My childhood was defined by the isolation of privilege and a complex mix of resentment, guilt, and grief. By the time I was in my 20s and living full-time in the US, this had evolved into a sense of self characterized by a trait I celebrated in myself: I railed against the injustices of tribalism; I raged against superficial differences superseding our innumerable commonalities.

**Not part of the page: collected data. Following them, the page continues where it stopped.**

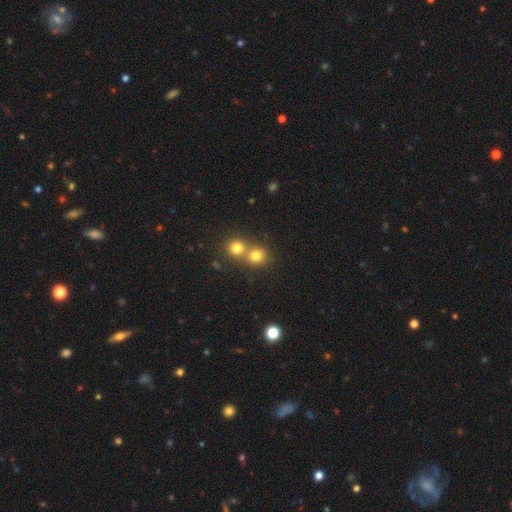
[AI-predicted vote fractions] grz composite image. It shows a smooth galaxy with no disk features (77%) that is round (87%). Merging: none (47%).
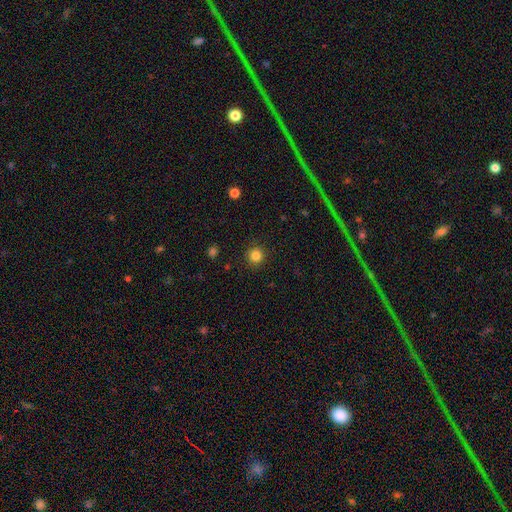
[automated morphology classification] smooth-or-featured: smooth: 83% | star or artifact: 12% | featured or disk: 5%
  how-rounded: round: 94% | in between: 5% | cigar-shaped: 1%
  merging: none: 90% | minor disturbance: 6% | major disturbance: 2% | merger: 1%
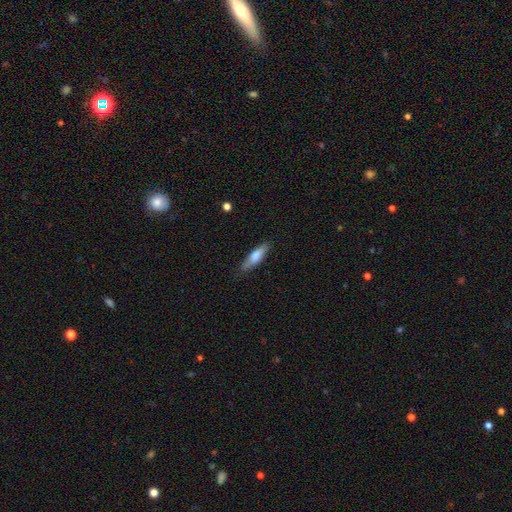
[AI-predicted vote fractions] A smooth galaxy with no disk features (73%) that is cigar-shaped (65%).

Vote fractions:
- Smooth or featured? smooth: 73% / featured or disk: 21% / star or artifact: 6%
- How rounded? cigar-shaped: 65% / in between: 33% / round: 2%
- Merging? none: 81% / minor disturbance: 14% / major disturbance: 3% / merger: 1%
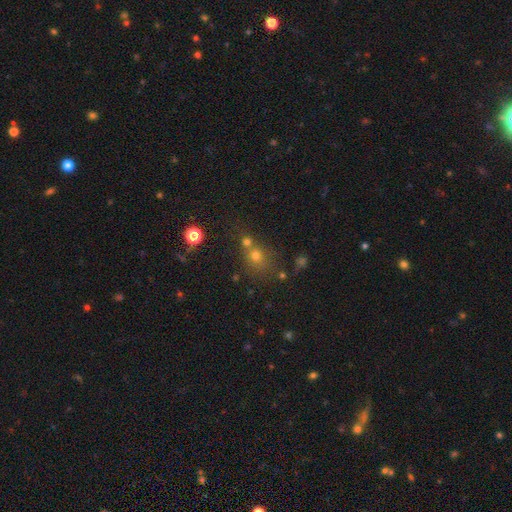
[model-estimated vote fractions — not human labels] Morphology: type=smooth (62%); roundness=round (78%); merging=none (49%).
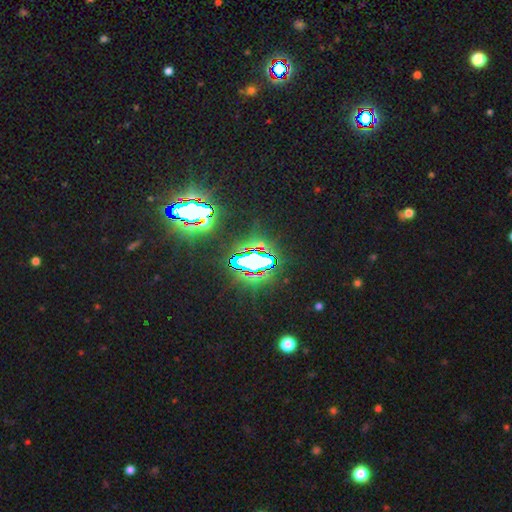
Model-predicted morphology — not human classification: Smooth or featured?
  - star or artifact: 72% *
  - smooth: 16%
  - featured or disk: 12%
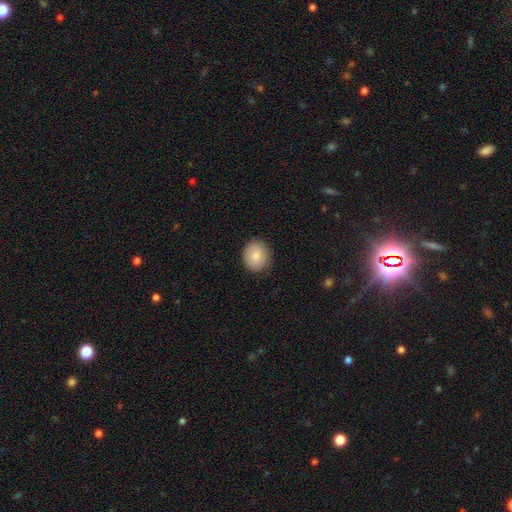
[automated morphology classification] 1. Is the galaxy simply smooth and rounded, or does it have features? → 85% smooth, 8% featured or disk, 7% star or artifact.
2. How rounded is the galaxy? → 72% round, 28% in between, 1% cigar-shaped.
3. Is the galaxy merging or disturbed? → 89% none, 8% minor disturbance, 2% major disturbance, 1% merger.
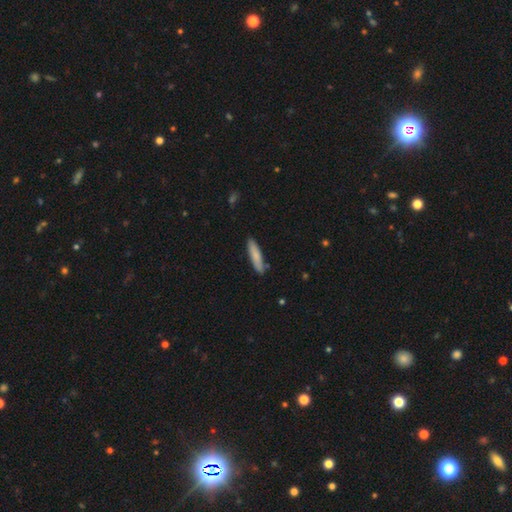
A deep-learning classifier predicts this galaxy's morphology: smooth_or_featured: smooth (p=0.80) [alt: featured or disk p=0.14]
how_rounded: cigar-shaped (p=0.84) [alt: in between p=0.15]
merging: none (p=0.84) [alt: minor disturbance p=0.11]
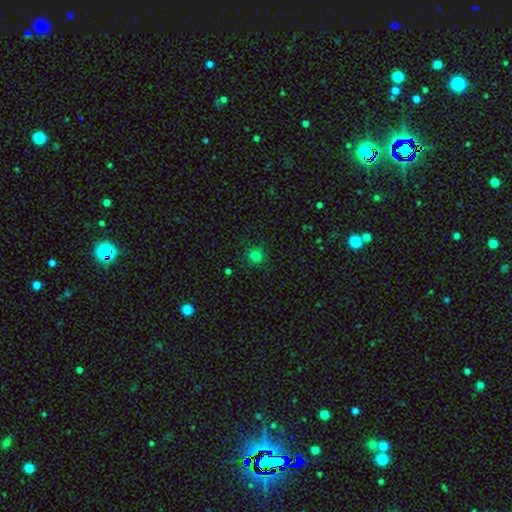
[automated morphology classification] smooth-or-featured: smooth: 78% | star or artifact: 17% | featured or disk: 5%
  how-rounded: round: 87% | in between: 12% | cigar-shaped: 1%
  merging: none: 83% | minor disturbance: 12% | major disturbance: 3% | merger: 2%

But the sobering lesson of that summer was this: my indignation at the division between servers and served, and my attempts to broach it, were not motivated by nobility. I was not on a crusade to change the culture of that place, and to stand up for the humanity of my fellow servers. Instead, I was trying to be seen as different – better – than how I felt I was perceived. I wanted those I waited on to recognize that I too was educated, I too had traveled, I too could hold my own talking art and culture. I wanted to be seen as being in some ways one of them – one of the elite. And in so doing, I was validating the very premise of socioeconomic tribe and the hierarchy of value that defined it.
For me, the lesson changed my sense of self. Intellectually, I passionately support a humanistic definition of tribe; I believe it’s character and actions that should determine a person’s lot in life, not region, race, religion….
But when it came down it – when it was my identity, my lot in life, that was in question – I found myself scrambling for entry into the very tribe I’d spent most of my adult life rejecting.